Ses yeux étaient posés sur Tony, mais son regard était absent à présent, alors qu'elle replongeait dans ce qui était certainement la pire période de sa vie. Une époque qui n'était pas si vieille que ça, songeait encore Tony.

- Pourquoi? Demanda-t-il après quelques instants, incapable de formuler autre chose, incapable de penser autre chose. Même s'il n'était une fois de plus pas vraiment sûr de vouloir connaître les raisons qui l'avait poussée à cela à l'époque. Mais sans trop savoir pourquoi il lui semblait qu'il valait mieux qu'elle continue de parler, plutôt que de la laisser dans ce silence. Ziva prit quelques secondes avant de répondre.

- Quand ma sœur est décédée, ma mère... elle m'a accusée de sa mort. Elle a dit qu'il aurait mieux valu que ce soit moi qui meurt. Et j'ai pensé la même chose. Il m'a tout de même fallu un an pour aller jusqu'à faire quelque chose qui aille dans ce sens. J'ai passé le premier mois qui a suivi la mort de Tali à chercher la revanche, par tous les moyens possibles. Mon père a fini par m'envoyer au Caire. Pendant les huit mois que j'y ai passé, j'ai essayer de rapprendre à vivre. Mais je ne me rappelle pas combien de fois j'ai souhaité mourir. Combien de fois sur le terrain j'ai hésité avant d'agir, offrant à mon adversaire un laps de temps qui aurait pu suffire pour me tuer, si à chaque fois un de mes partenaires n'était pas intervenu. Je ne m'attendais pas à être encore en vie le jour où arriverait le premier anniversaire de sa mort.

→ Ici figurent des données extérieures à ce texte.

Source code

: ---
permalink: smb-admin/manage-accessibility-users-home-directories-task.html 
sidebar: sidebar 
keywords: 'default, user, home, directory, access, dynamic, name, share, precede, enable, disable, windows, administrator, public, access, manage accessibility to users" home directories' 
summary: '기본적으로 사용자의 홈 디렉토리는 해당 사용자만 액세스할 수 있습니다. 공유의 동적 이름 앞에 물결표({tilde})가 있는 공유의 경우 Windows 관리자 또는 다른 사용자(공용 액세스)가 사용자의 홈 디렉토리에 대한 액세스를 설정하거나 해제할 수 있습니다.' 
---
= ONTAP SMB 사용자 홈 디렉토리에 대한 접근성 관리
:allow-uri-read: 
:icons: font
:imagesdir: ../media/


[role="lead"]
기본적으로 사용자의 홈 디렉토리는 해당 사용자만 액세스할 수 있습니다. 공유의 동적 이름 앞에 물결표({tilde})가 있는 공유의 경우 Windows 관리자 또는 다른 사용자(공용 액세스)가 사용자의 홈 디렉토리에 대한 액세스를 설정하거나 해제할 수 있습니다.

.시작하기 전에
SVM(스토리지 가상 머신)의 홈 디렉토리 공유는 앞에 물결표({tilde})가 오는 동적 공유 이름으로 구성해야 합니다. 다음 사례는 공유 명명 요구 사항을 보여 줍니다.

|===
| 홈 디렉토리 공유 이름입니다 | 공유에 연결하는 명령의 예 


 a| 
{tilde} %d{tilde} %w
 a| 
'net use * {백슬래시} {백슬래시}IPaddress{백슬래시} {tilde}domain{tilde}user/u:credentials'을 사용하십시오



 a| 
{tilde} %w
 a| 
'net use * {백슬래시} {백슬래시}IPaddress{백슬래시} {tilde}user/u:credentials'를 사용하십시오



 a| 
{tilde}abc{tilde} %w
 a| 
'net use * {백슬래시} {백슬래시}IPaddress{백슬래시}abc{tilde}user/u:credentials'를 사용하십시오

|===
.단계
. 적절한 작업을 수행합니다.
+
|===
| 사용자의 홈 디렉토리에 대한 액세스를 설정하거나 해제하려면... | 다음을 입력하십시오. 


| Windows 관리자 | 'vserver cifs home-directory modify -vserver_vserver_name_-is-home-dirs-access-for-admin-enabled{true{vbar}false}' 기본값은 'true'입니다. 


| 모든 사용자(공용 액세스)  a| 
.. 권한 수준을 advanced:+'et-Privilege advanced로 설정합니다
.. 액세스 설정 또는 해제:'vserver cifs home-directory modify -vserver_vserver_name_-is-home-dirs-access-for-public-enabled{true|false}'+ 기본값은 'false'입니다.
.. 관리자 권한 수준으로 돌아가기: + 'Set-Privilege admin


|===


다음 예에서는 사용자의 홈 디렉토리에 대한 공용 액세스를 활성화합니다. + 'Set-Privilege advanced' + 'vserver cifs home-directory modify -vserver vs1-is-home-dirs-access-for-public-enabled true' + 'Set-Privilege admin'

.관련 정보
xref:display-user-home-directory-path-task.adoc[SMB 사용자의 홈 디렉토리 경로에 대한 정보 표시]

- Mais ce jour est arrivé, répondit Tony. De toute évidence, pensa-t-il.

- Oui, lâcha Ziva d'un rire creux. Je crois qu'il aurait été plus humain de me laisser mourir avant que ce jour n'arrive. Je ne me rappelle pas la raison précise qui a fait que j'ai dérapé. Tout ce que je sais c'est que quand je suis rentrée chez moi, l'idée d'avaler le reste de ma boîte de somnifères entre deux gorgées de bière me paraissait être la meilleure idée qui soit.

Tony grimaça, ce que remarqua Ziva.

- Tu vois où est le problème.

Ziva leva les yeux au plafond, et l'examina, pensive.

- J'ai au moins réussi à faire croire qu'il s'agissait d'un accident. Mon père a facilement accepté cette idée, refusant d'entendre que j'ai pu avoir tenté de me suicider. Quand je lui dit que ça n'était rien d'autre qu'un accident, il l'a cru.

Quel père, songea Tony.

- Comment... Je veux dire, qui t'a trouvée?

Ziva replaça ses yeux dans ceux de Tony, prenant le temps de le regarder avant de répondre.

- Ari.

Tony se renfrogna, sentant cet habituel élan de rage s'emparer de lui, comme chaque fois qu'était mentionné le nom de l'assassin de Kate.

- Je vois... Au moins une chose pour laquelle je peux remercier ce bâtard.

Ziva se tourna pour faire complètement face à Tony et le regarda d'un air étrange. Mais Tony se contenta de lui adresser un léger sourire et d'avaler une gorgée de sa bière.


- Alors, pizza?

Des yeux acajous rencontrèrent ses yeux verts, et pendant un moment Tony hésita, haïssant l'air perdu qu'elle arborait. Il était déterminé à rendre les choses aussi normales que possible. Au moins pour aujourd'hui.